[What you will do]: Every line of the material is to be quoted verbatim, minus the pictures.

[Supplied information]:
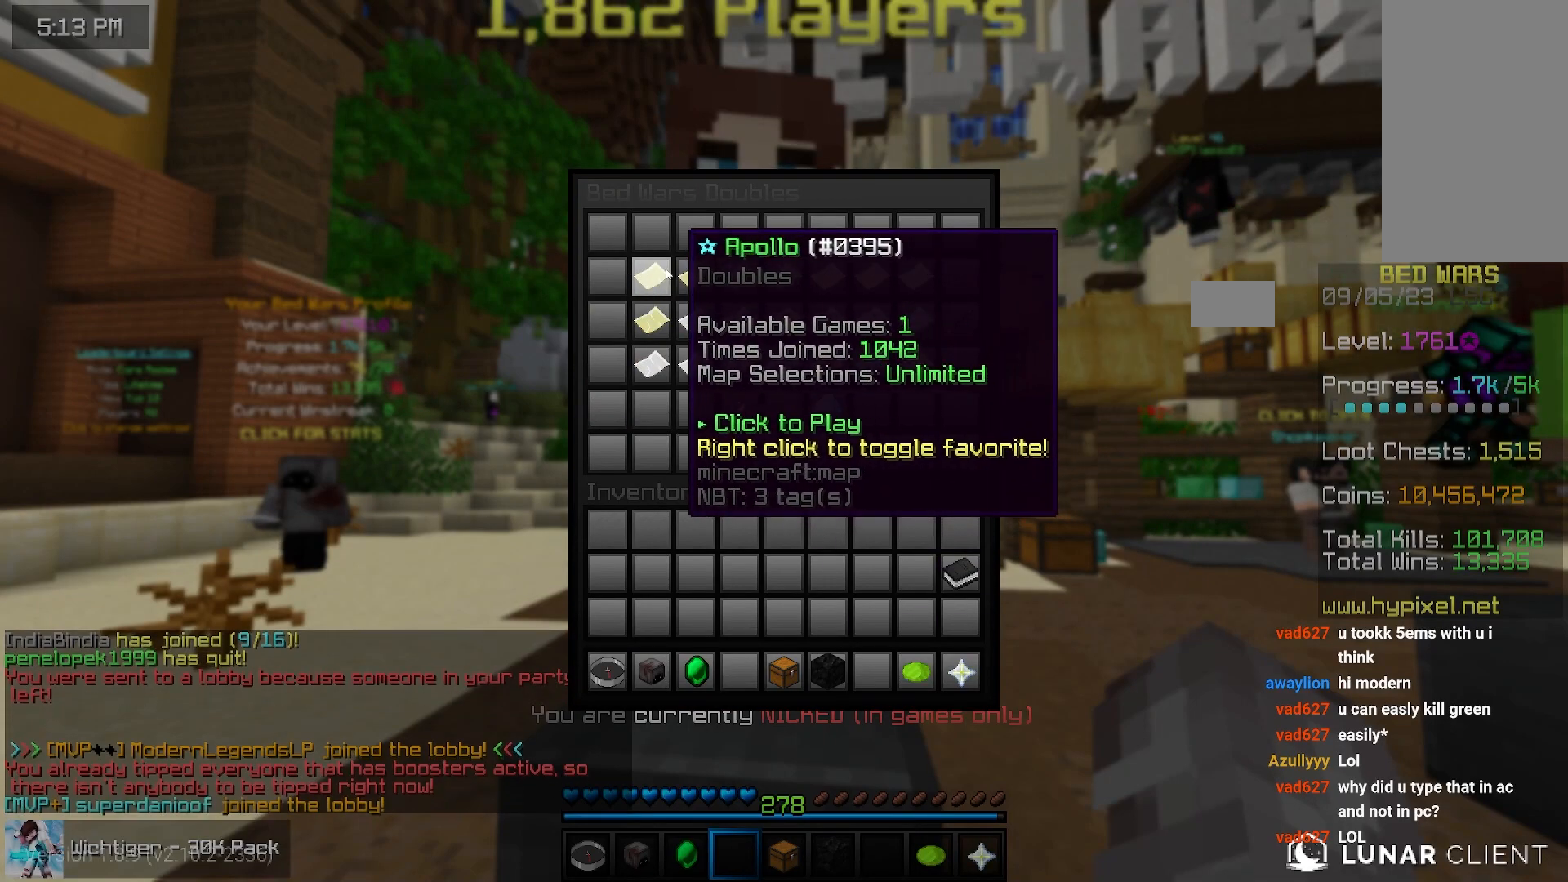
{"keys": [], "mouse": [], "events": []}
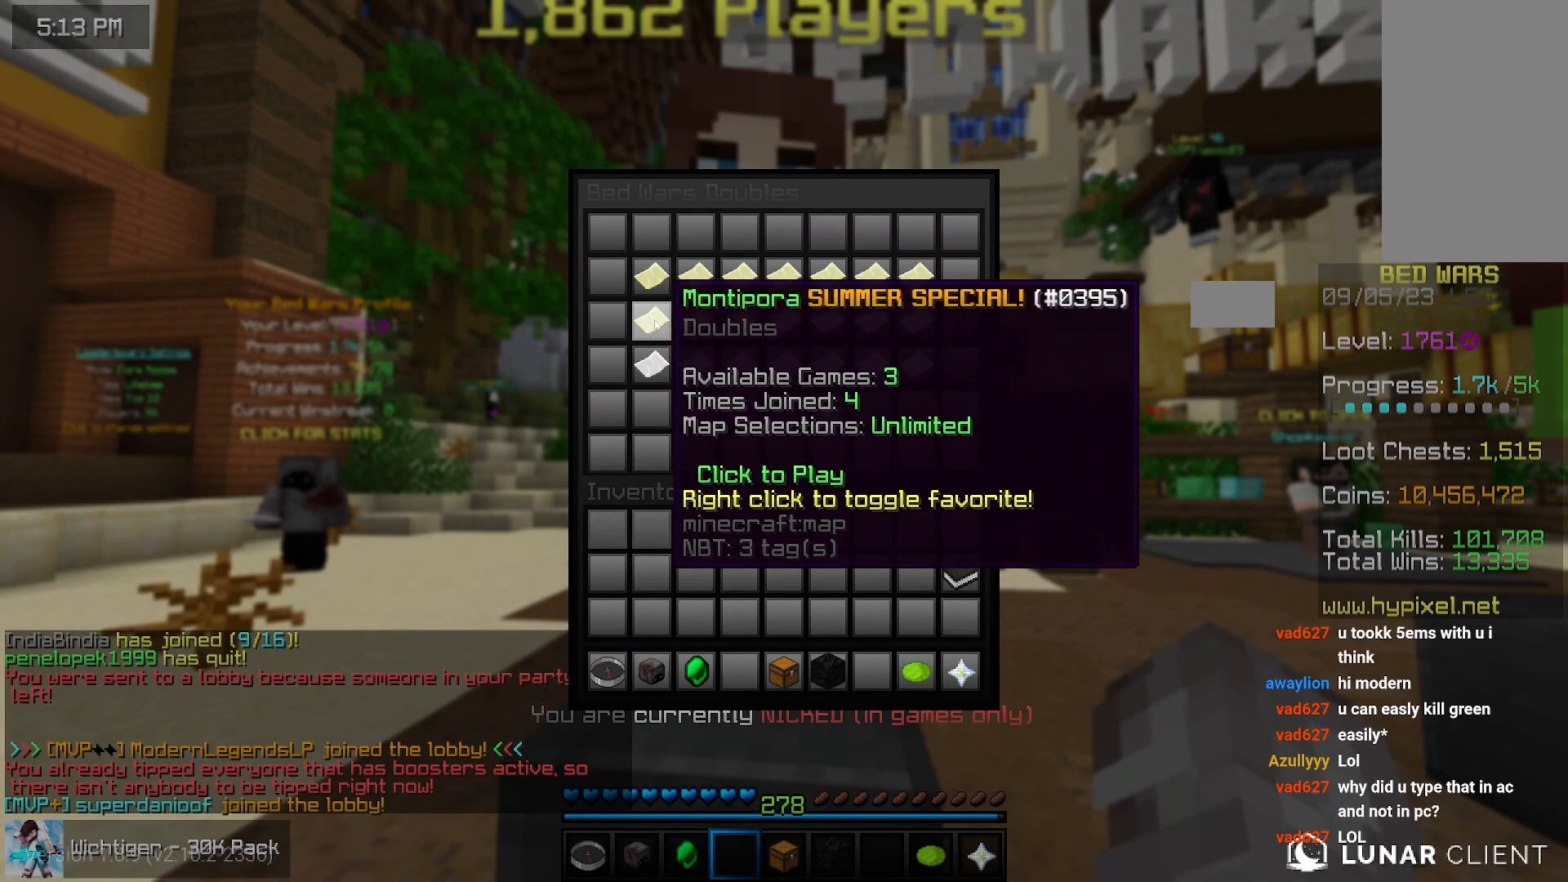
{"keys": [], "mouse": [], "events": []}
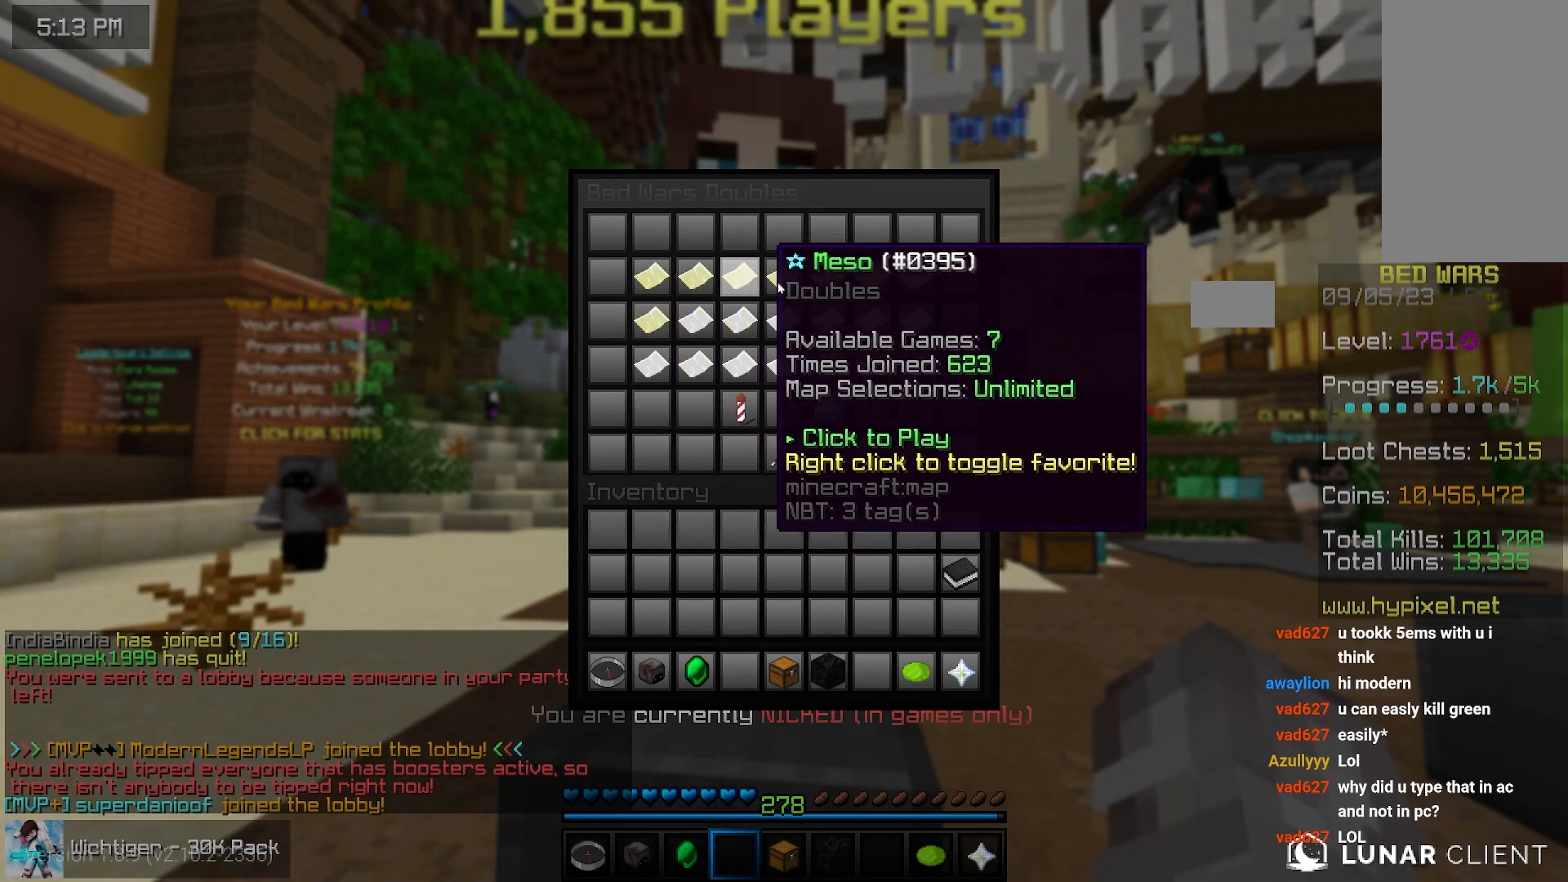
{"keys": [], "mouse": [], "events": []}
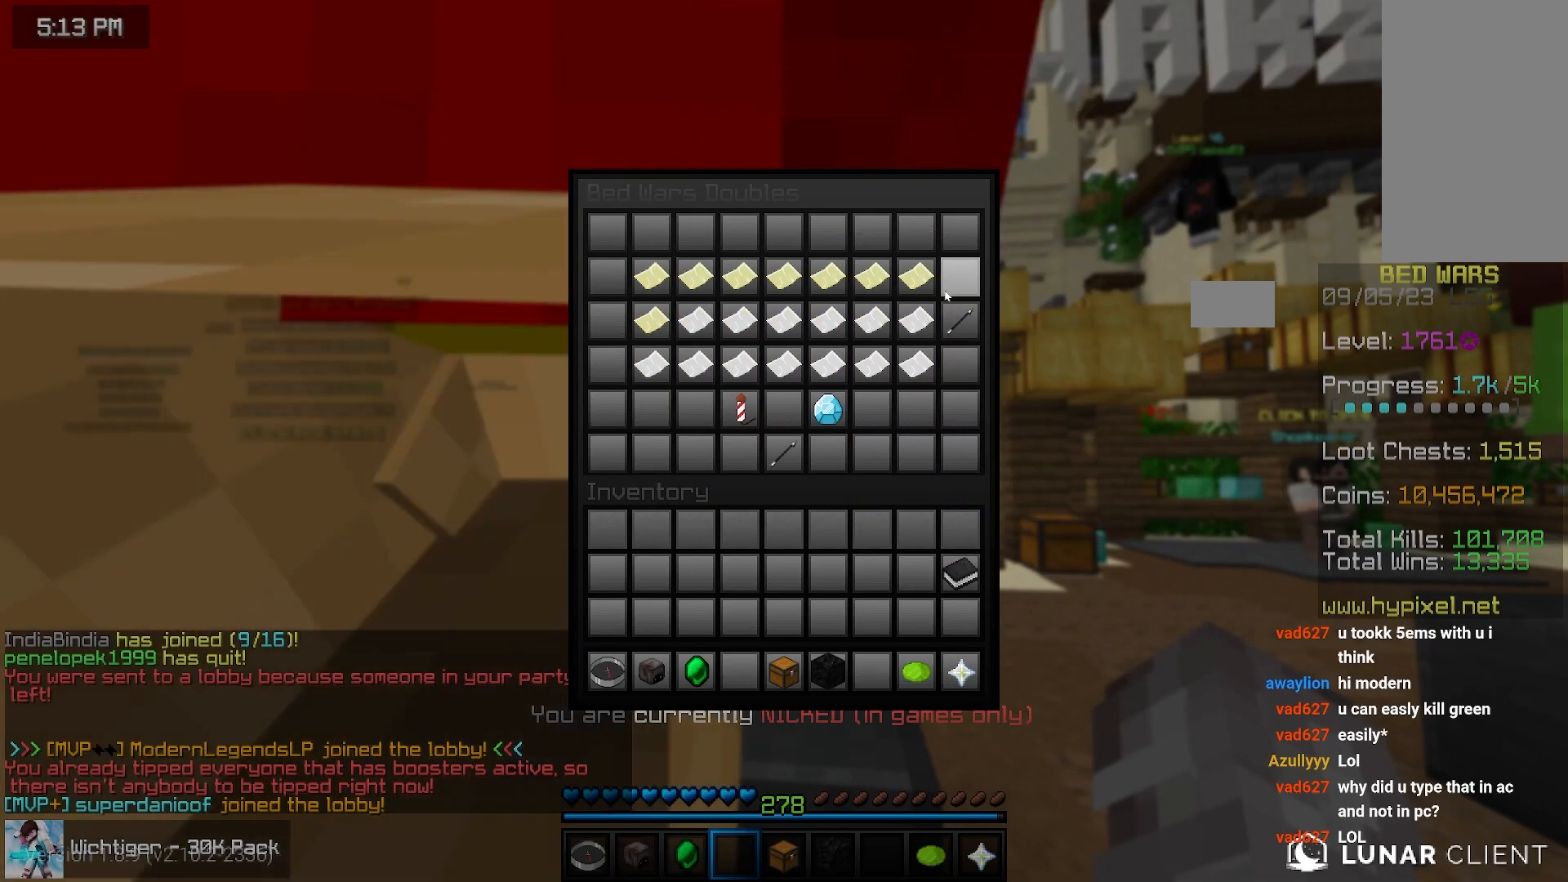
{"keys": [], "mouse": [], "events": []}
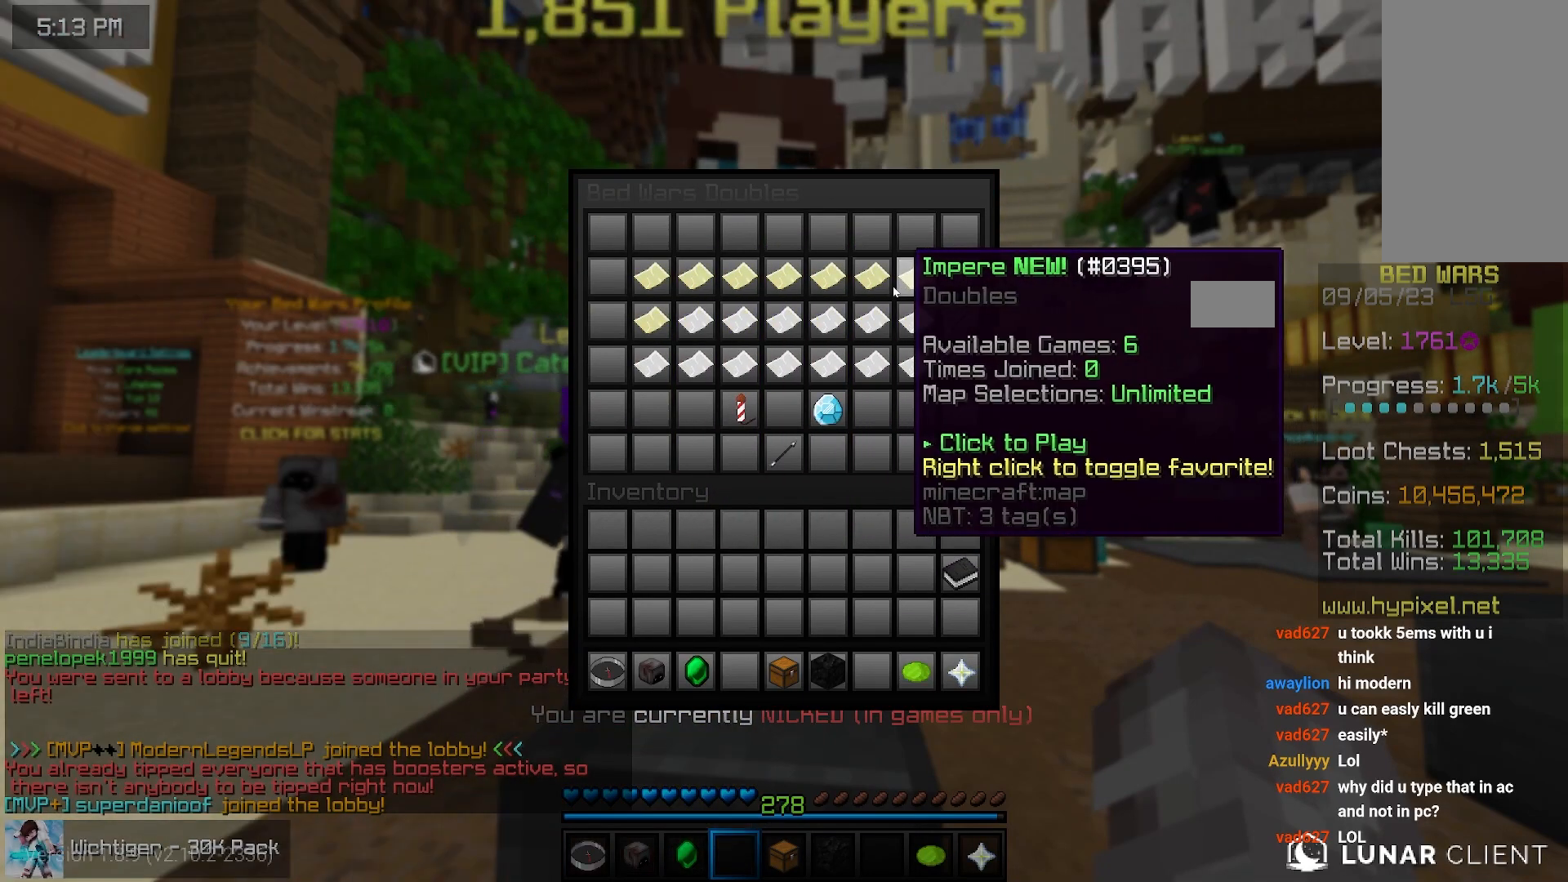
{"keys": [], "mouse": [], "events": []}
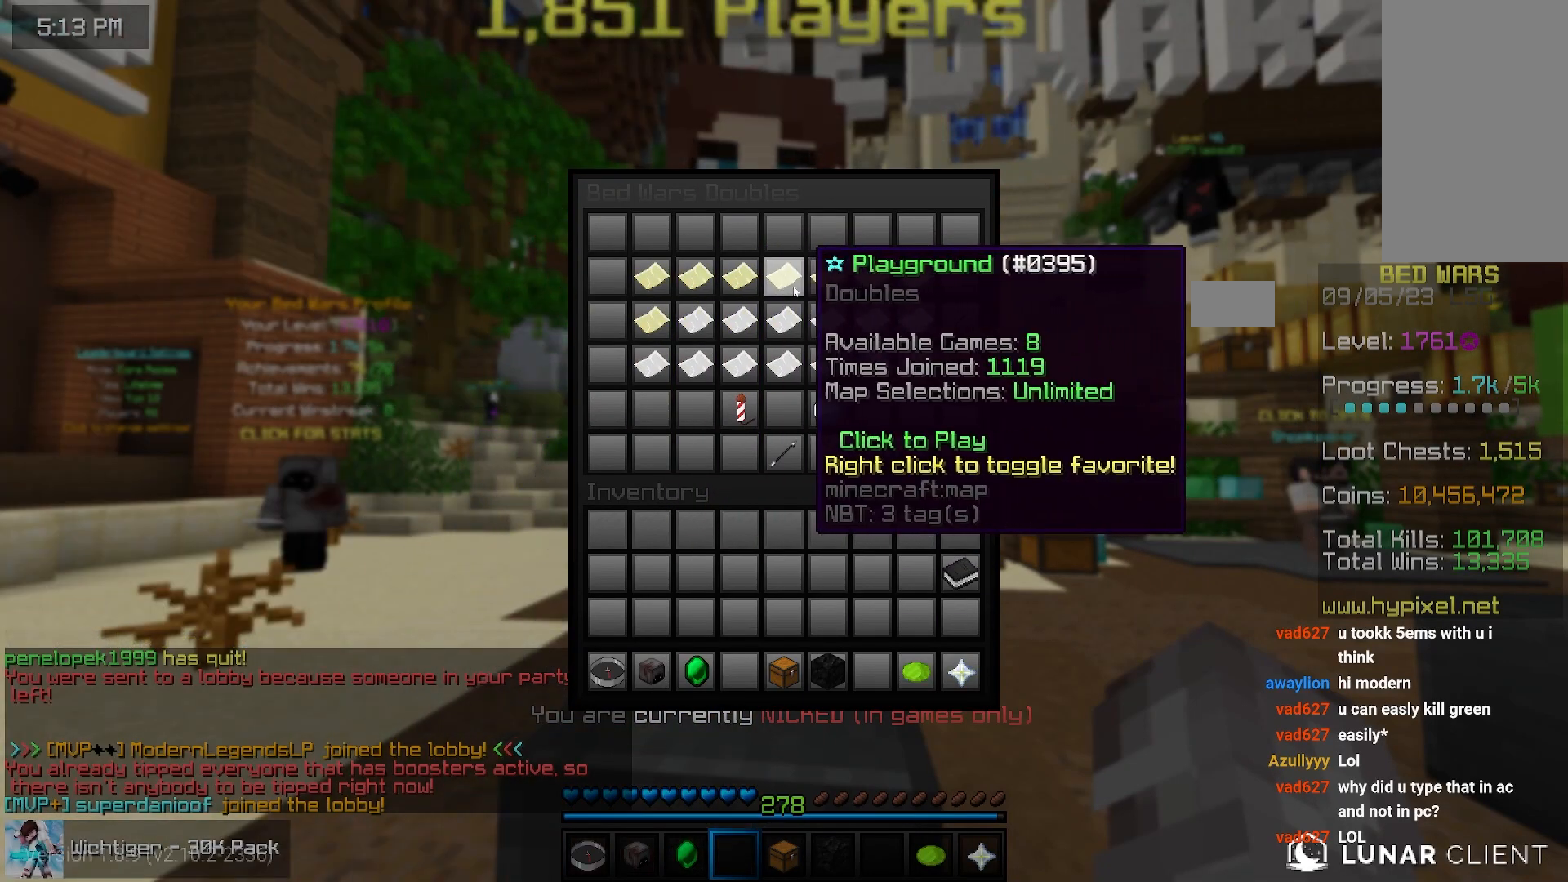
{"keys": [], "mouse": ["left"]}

[Task solution]:
{"keys": [], "mouse": [], "events": []}
{"keys": [], "mouse": [], "events": []}
{"keys": [], "mouse": [], "events": []}
{"keys": [], "mouse": [], "events": []}
{"keys": [], "mouse": [], "events": []}
{"keys": [], "mouse": ["left"]}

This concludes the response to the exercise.